Check back again with Ocean 11: Come on, Air Force, have some balls, take off.
McChrystal wasn’t the only one stranded. The German defense minister was trapped in Uzbekistan. The German chancellor was stuck in Italy. McChrystal might have to cancel the entire trip to Berlin.
I was stuck, too. Even if McChrystal could get Ocean 11 to take off, I wouldn’t be able to get on the military flight. I could spend another night in Paris, but then I’d risk getting left behind if they finally got clearance. I decided to gamble: Take a train to Berlin to get ahead of them.
I was at the Gare de l’Est at five thirty a.m. There was travel chaos across the continent. Riotous lines of stranded tourists at the Air France office stretched down the block. Rental car agencies ran out of stock. Taxi drivers were price-gouging, charging thousands of euros for cross-country trips. Trains were somewhat fucked as well, their websites overloaded as everyone scrambled to snag the few remaining tickets.
With no way to book a ticket online, I waited for three hours at the station. The only ticket available was an overnight train in coach. I bought it, checked out of my shitty hotel, then went back to the Westminster.
I spent the day hanging out in the Westminster lobby, doing interviews with other members of the staff. At around three p.m., McChrystal came downstairs. He took a seat across from me at The Duke’s Bar. He checked his BlackBerry.
"Oh, not another e-mail from Holbrooke,” he said.
“Did you read it?” Charlie asked.
“I don’t even want to open it,” McChrystal said.
“Make sure you don’t get any of that on your leg,” Charlie said, pretending to wipe his pants as if the mail had popped open and splattered him.
I jotted down notes—Holbrooke, the legendary statesman. Another civilian they couldn’t stand.
The team was going out to grab an early dinner at a Mexican restaurant, about a ten-minute walk from the hotel. They asked me if I wanted to go with them. I said okay. I could only stay for an hour or so. My train was leaving that evening. The entire crew fell out of the hotel, and we started to walk.
We went down the street and stopped in front of the Paris Opera House.
“Hey, we should get a picture of this,” McChrystal said.
“I’ll take it,” I said.
McChrystal, Flynn, Dave, Duncan, the other officers and staff posed with their wives. I took a few steps back, clicked lightly on the button to focus it, then snapped a photo of them. Just another group of tourists in Paris.

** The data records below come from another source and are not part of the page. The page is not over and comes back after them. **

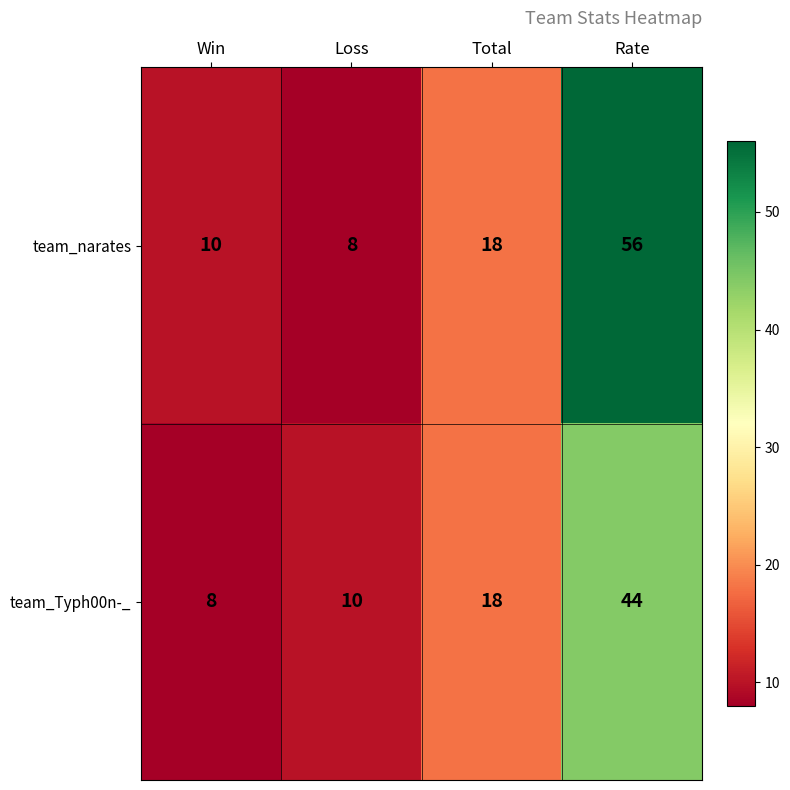

Rank the series at Loss from highest to lowest value.

team_Typh00n-_, team_narates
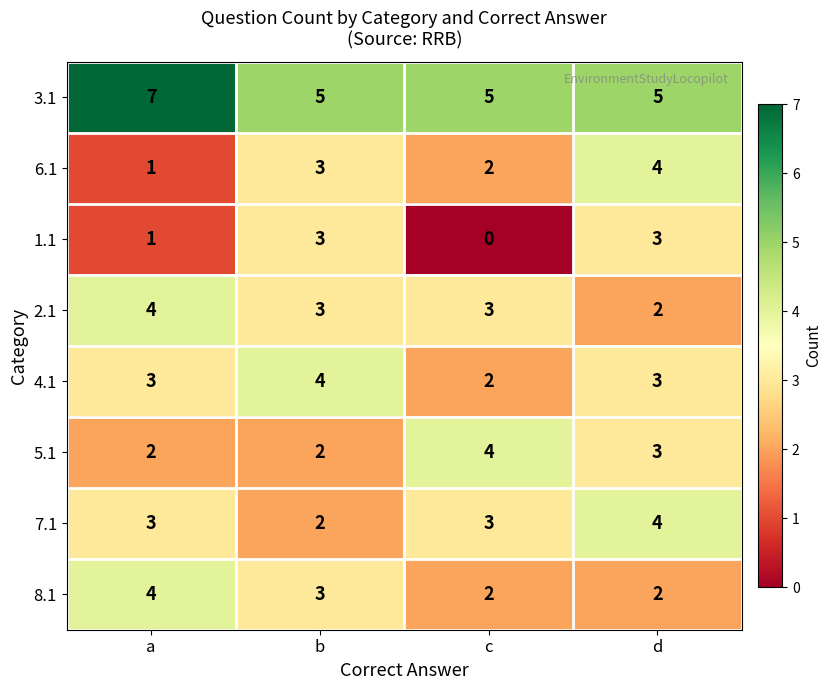

At which category is the sum across all series the highest?

d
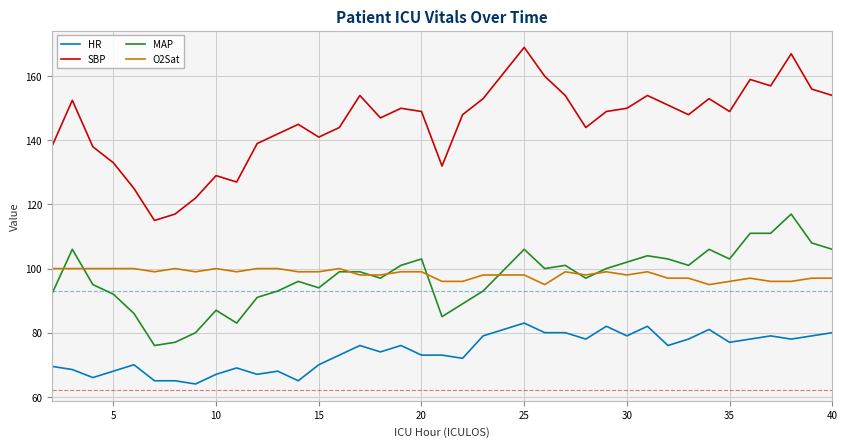

Which series has the largest range (max minus min)?

SBP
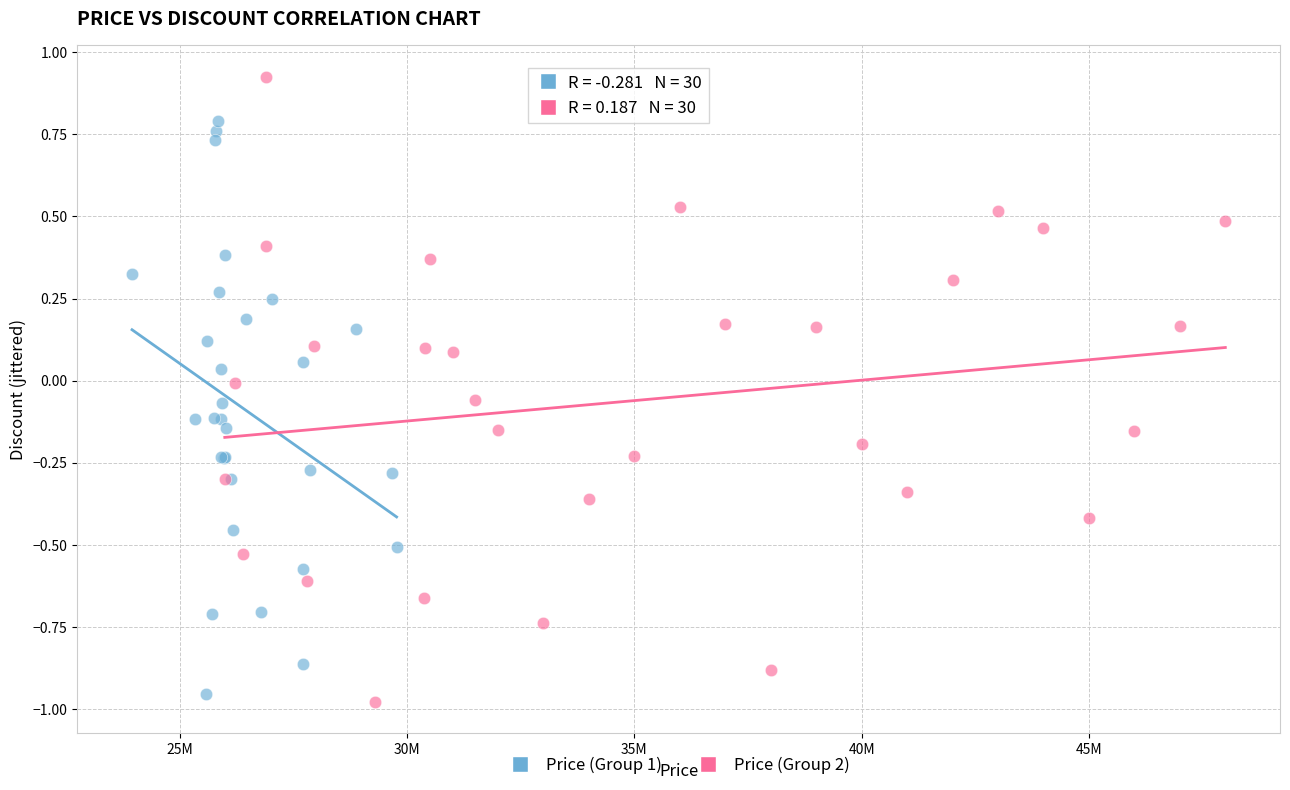

Which series has the largest Y range (max minus min)?

Price (Group 2)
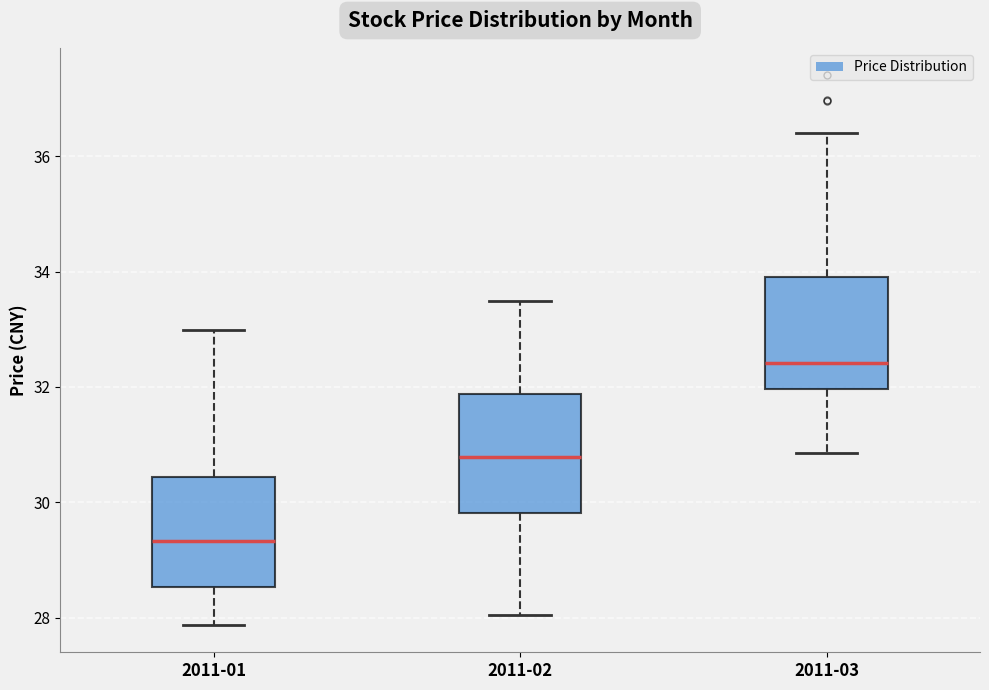

Where does the median line of the box for 2011-03 sit on the y-axis? The values are not printed on the chart, so give them approximately, as read against the axis.

32.4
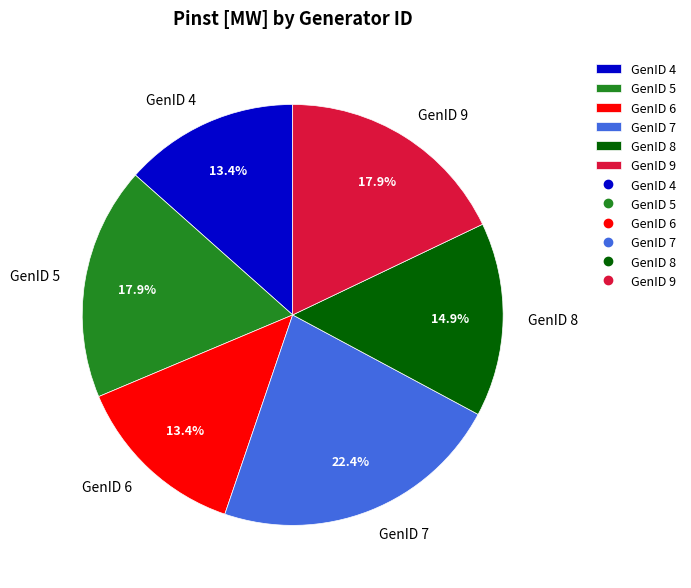

Approximately how many times larger is the value at GenID 4 compared to GenID 6?

1.0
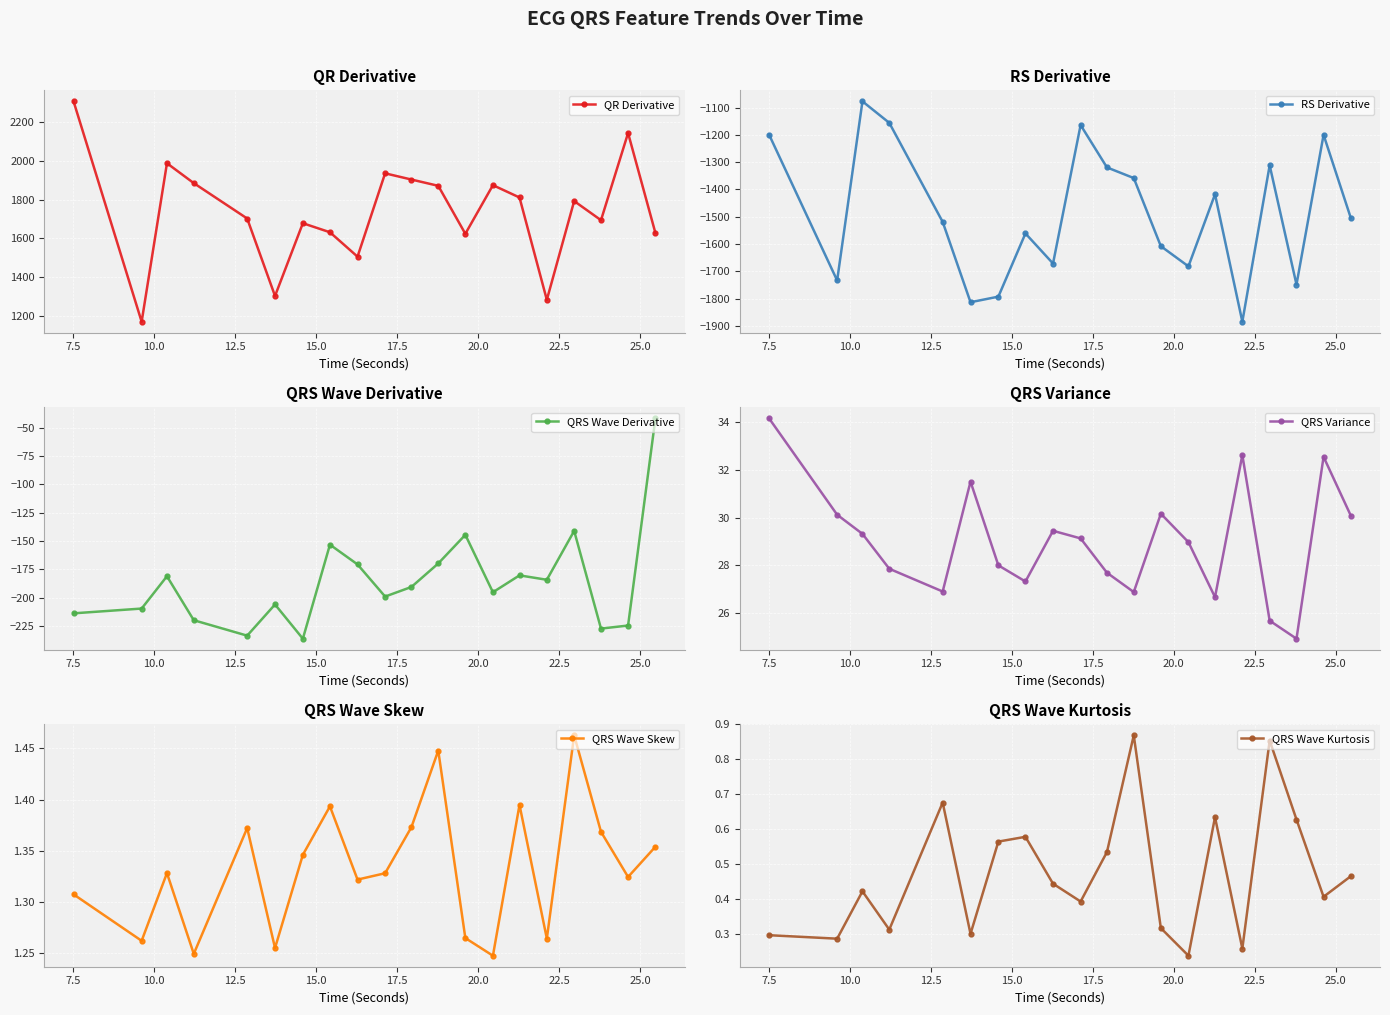

True or false: QRS Wave Derivative and QRS Wave Skew intersect in this chart.

False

We started walking again, and Duncan told me that it would be a good time for another interview with McChrystal and Mike Flynn.
“Once we’re back in Kabul there won’t be much time,” he said.
We sat outside at the Mexican restaurant. The waiter pushed two plastic tables together, and the half-dozen members of Team McChrystal and their wives grabbed seats. I sat between McChrystal and Mike Flynn. Jake sat next to McChrystal, at the end of the first table.
I started to interview McChrystal. The rest of the table started talking about an incident on Saturday night: a naked man in a window at a restaurant.
“There was a guy with no clothes on, and everyone was looking up at him,” said General Flynn’s wife, Lori.
“He was really naked, leaning against the window,” Jake said, shaking his head.
The waiter came over to take our order.
“Start with Jake,” Lori said.
“Beer,” Jake said. “Grande.”
“Grande beer,” Annie said, laughing.
“You can’t have two until you have one,” Jake said.
Annie and Jackie ordered sauvignon blanc.
“I’ll take a large beer,” said Mike Flynn.
“That’s Mike’s French,” McChrystal said. “Large beer.”